Сюда, в Замоскворечье, к нему приезжала дочь, из Германии. Наводила порядок в комнате, набивала холодильник продуктами. Привозила лекарства от хронического насморка. Фотографии внуков, близнецов. И уезжала еще на год.

Фотография отправлялась в общую пачку, где хранились письма от зрителей и те же близнецы, только годом раньше. Перед тем как убрать карточку в стол, он разглядывал одинаковые лица, с удивлением и брезгливостью угадывая сквозь германскую фактуру черты своих предков.

Его хобби, страстью были телескопы. Подзорные трубы. Он собирал их сам, своими руками — после спектаклей или с утра, если не было репетиций. По журналам и пособиям вычислял углы и радиусы. Расстояния. Высылал список дочери, и та привозила превосходные немецкие стекла. Он монтировал их в корпус, изготовленный театральными слесарями (слесари в театре его почему-то особенно любили). Так на свет появлялась труба на треноге. И он приближал к Москве небесные объекты еще на некоторое расстояние. Очень, надо сказать, условное.

Что можно увидеть на мутном московском небе? Где только луна, да и та с трудом пробивается к зрителю? И все-таки сразу после спектакля он летел на Павелецкую. Если ночь была более-менее ясной, садился на широкий подоконник перед форточкой (отсюда насморк), наводил на резкость. Если нет, раскладывал на полу карты. Вычислял благоприятные дни и сегменты неба, в которых появится созвездие.

Так он и жил, из года в год. Ездил на съемки и гастроли, по фестивалям — в Сочи и Выборг. Завел любовницу, флейтистку из театрального оркестра. И наведывался к ней в общежитие на Грузинской улице. Но в основном проводил время между театром и звездами. Пока, наконец, не случилось вот что.

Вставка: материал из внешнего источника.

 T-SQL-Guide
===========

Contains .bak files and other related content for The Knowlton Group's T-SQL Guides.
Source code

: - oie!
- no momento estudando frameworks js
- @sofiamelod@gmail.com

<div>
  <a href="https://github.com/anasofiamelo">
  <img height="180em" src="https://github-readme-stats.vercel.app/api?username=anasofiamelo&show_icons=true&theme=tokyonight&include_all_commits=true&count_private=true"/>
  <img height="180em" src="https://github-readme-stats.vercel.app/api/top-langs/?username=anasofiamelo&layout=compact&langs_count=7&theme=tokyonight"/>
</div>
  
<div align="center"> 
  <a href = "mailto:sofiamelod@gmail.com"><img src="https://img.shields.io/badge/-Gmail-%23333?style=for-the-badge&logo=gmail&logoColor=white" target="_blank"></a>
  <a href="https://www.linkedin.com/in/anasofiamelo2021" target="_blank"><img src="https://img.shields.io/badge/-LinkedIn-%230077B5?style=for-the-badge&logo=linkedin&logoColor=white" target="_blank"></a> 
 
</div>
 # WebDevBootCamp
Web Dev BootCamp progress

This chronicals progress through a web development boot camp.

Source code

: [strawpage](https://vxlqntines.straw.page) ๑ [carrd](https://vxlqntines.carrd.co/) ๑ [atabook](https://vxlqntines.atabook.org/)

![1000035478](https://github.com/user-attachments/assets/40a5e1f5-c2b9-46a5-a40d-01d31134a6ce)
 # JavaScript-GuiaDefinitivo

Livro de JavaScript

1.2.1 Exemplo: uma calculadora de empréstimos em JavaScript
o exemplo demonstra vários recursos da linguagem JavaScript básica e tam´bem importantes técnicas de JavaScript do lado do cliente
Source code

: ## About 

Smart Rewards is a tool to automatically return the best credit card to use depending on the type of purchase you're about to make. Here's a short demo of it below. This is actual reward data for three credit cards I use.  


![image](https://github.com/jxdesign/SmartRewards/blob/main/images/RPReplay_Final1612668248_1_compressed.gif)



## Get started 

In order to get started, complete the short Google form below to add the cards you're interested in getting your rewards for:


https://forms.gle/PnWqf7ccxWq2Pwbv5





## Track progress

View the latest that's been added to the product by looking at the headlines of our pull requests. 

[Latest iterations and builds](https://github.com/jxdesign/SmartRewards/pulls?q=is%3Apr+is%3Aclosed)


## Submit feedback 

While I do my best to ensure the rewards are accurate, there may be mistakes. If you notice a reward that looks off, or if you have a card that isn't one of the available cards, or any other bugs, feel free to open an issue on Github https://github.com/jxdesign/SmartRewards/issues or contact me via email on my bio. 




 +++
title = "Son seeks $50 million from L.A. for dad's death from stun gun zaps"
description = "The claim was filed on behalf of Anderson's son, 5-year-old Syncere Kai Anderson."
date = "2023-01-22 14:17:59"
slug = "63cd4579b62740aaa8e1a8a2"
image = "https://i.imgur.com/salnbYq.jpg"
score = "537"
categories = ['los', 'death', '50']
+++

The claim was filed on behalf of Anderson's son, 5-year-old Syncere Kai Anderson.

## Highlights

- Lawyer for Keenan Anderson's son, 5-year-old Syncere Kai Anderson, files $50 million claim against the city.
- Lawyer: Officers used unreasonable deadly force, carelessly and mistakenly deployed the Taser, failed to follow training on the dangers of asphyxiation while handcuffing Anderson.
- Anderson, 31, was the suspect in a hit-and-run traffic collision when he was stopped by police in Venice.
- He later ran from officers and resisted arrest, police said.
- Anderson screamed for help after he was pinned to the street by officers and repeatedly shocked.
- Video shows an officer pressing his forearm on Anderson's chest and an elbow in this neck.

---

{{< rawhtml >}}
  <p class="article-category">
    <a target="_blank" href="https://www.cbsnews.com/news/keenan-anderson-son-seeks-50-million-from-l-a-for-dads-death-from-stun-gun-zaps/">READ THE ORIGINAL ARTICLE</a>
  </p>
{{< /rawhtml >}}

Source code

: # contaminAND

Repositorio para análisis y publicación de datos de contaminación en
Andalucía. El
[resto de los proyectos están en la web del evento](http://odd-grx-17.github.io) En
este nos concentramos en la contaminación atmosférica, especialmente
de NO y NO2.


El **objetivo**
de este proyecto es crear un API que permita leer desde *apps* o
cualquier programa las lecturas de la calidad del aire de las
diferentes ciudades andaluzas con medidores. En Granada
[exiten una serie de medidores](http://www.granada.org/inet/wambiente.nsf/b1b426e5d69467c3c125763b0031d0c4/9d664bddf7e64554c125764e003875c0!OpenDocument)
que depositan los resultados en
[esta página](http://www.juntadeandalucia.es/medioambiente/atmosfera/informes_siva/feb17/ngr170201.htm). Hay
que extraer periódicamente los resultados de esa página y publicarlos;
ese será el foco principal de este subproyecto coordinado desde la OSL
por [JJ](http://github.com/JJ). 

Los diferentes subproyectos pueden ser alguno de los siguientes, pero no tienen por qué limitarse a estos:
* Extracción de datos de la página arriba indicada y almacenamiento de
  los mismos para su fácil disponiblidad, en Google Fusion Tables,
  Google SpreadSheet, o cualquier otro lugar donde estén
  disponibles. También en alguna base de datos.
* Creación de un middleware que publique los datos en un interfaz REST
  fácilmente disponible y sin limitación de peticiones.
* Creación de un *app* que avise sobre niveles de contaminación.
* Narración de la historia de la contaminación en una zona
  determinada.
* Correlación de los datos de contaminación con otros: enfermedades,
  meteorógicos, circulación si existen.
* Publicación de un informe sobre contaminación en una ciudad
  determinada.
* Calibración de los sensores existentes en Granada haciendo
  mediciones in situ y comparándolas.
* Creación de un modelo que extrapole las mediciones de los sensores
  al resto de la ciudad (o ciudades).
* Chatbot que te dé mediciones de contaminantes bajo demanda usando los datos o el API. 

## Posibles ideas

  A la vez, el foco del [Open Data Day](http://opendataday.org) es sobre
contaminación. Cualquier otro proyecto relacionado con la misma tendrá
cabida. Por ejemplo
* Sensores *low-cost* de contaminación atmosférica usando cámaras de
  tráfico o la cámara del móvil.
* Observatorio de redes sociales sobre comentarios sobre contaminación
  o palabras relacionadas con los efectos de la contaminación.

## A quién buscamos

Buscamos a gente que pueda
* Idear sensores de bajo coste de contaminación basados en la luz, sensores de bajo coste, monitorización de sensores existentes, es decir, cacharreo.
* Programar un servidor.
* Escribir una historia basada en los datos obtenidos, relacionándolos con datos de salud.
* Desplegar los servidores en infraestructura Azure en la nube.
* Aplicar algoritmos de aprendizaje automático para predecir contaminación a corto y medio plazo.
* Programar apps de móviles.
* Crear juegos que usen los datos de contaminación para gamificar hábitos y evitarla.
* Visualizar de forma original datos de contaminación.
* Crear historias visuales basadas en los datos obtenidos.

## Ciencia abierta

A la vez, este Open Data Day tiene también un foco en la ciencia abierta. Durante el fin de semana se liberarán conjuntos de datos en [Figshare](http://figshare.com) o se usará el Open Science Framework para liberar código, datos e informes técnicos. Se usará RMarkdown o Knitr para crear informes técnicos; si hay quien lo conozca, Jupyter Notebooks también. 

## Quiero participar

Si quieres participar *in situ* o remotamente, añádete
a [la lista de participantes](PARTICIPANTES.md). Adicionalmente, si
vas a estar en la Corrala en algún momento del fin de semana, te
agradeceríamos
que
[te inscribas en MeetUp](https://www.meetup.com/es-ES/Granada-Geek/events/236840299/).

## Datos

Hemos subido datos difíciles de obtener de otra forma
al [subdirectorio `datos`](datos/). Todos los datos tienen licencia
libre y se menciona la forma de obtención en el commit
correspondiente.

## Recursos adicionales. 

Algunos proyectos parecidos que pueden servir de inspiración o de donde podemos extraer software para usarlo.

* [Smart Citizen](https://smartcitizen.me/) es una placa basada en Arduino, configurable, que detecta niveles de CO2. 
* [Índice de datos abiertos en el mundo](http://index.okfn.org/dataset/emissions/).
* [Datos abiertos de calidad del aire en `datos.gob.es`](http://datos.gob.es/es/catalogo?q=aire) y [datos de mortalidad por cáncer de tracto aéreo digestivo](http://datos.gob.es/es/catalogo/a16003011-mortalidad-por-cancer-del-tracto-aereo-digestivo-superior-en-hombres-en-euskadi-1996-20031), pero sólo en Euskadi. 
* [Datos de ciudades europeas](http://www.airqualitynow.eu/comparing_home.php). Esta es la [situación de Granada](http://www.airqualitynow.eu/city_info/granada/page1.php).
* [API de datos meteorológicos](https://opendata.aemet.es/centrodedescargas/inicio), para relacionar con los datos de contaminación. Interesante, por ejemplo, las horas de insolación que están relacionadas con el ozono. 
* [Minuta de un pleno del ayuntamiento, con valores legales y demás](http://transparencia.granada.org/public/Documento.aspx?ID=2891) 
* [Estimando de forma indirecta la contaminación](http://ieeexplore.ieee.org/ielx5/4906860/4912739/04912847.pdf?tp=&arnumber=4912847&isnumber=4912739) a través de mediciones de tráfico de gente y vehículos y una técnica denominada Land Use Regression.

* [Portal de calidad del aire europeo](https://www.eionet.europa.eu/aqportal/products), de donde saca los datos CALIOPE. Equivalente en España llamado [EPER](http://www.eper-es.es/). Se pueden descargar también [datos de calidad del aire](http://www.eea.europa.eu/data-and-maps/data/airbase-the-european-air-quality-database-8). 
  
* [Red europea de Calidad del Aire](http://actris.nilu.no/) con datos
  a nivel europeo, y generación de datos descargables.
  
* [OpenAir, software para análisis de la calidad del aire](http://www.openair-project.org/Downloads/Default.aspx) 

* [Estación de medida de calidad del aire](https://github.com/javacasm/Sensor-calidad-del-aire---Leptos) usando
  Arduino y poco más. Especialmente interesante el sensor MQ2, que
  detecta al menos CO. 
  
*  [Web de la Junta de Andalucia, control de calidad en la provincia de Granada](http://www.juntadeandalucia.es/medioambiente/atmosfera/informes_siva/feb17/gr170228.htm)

Однажды мартовским утром он отправился в прачечную. Как это делал по субботам, раз в две недели — сдать белье и рубашки. Заведение находилось недалеко, две остановки на трамвае. Поскольку транспорта в Москве по выходным не дождешься, а погода стояла солнечная, он решил пойти пешком. И совсем уже развернулся, как вдруг, трезвоня и грохоча, от вокзала подскочил трамвай.

Просто вынырнул из потока машин и распахнул двери.

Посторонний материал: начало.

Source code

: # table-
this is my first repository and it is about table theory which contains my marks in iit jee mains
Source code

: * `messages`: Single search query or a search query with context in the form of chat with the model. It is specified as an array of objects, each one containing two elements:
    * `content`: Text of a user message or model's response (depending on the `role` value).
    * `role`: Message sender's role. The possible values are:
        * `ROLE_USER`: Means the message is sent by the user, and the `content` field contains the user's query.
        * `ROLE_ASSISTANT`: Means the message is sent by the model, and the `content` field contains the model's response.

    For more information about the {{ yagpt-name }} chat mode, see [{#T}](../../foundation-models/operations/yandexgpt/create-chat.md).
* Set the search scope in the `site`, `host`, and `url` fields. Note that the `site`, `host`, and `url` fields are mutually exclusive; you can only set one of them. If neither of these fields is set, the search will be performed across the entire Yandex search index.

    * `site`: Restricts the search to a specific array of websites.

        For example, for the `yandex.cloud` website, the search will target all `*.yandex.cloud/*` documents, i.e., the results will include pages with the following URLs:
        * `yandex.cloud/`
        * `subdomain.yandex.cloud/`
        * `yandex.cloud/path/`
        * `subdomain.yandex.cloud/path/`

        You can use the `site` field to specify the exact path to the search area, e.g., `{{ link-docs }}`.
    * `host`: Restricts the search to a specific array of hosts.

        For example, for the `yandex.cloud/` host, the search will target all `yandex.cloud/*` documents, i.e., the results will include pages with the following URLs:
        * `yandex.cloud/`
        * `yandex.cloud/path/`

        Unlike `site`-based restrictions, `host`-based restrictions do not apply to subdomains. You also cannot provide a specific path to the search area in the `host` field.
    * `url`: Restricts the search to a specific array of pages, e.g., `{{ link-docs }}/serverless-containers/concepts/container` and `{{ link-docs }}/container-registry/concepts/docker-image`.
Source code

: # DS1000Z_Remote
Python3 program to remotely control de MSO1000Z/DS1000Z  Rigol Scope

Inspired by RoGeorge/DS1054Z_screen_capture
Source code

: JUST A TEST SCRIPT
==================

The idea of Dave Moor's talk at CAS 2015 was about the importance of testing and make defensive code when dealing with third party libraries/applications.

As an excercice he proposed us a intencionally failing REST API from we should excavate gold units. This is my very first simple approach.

Делать нечего, судьба. Повезло. Он забрался в конец вагона, поставил сумку с бельем между ног. Осмотрелся. Вагон шел пустым, только впереди сидел мужчина в дубленке да бабка с внуком. А больше никого не было. Вагон тронулся, мимо поплыли сырые комоды особняков. Где-то ударили в колокола, начался субботний перезвон. Актер закрыл глаза и представил, что они едут по старой, дореволюционной Москве. Как в какой-нибудь повести Ивана Шмелева или в пьесе у Островского. «Сто лет назад колокола, наверное, звонили точно так же», — решил он, открыв глаза. И увидел, что мужчина в дубленке стоит у дверей, готовится выйти.

Его профиль показался знакомым, и актер с умилением подумал, что раньше, в позапрошлом веке, здесь тоже все друг друга знали.

Спускаясь по ступенькам, мужчина обернулся. Они встретились взглядами.

Актер ахнул. Он увидел, что мужчина у дверей похож на него как две капли воды.

И что, в сущности, перед ним стоит он сам — только в другой одежде.

От удивления актер выпустил сумку, и на грязный пол вывалилось полотенце. Когда вещи удалось запихнуть обратно, двери уже захлопнулись. Двойник исчез. Актер бросился к окну, но стекло оказалось заклеенным цветной пленкой. Сквозь лицо рекламной дивы ничего не было видно. Тогда он дернул форточку, высунулся. В глаза бросилась огромная вывеска «Золото», желтая церковная ограда. Тот, другой, стоял на углу переулка и смотрел на актера. И снова с пугающей ясностью он увидел себя.

Свое, до отвращения знакомое по фильмам и плакатам, лицо.

Казалось бы, ну и что? В Москве и не такое может случиться. И все же мысли о двойнике не давали ему покоя. Сначала он гнал их, досадуя на глупость. Пытался шутить над собой, смеялся. Вспоминал фильмы, где такой сюжет много раз встречается. Но ничего не помогало. Образ двойника оказался назойливым, неотвязным.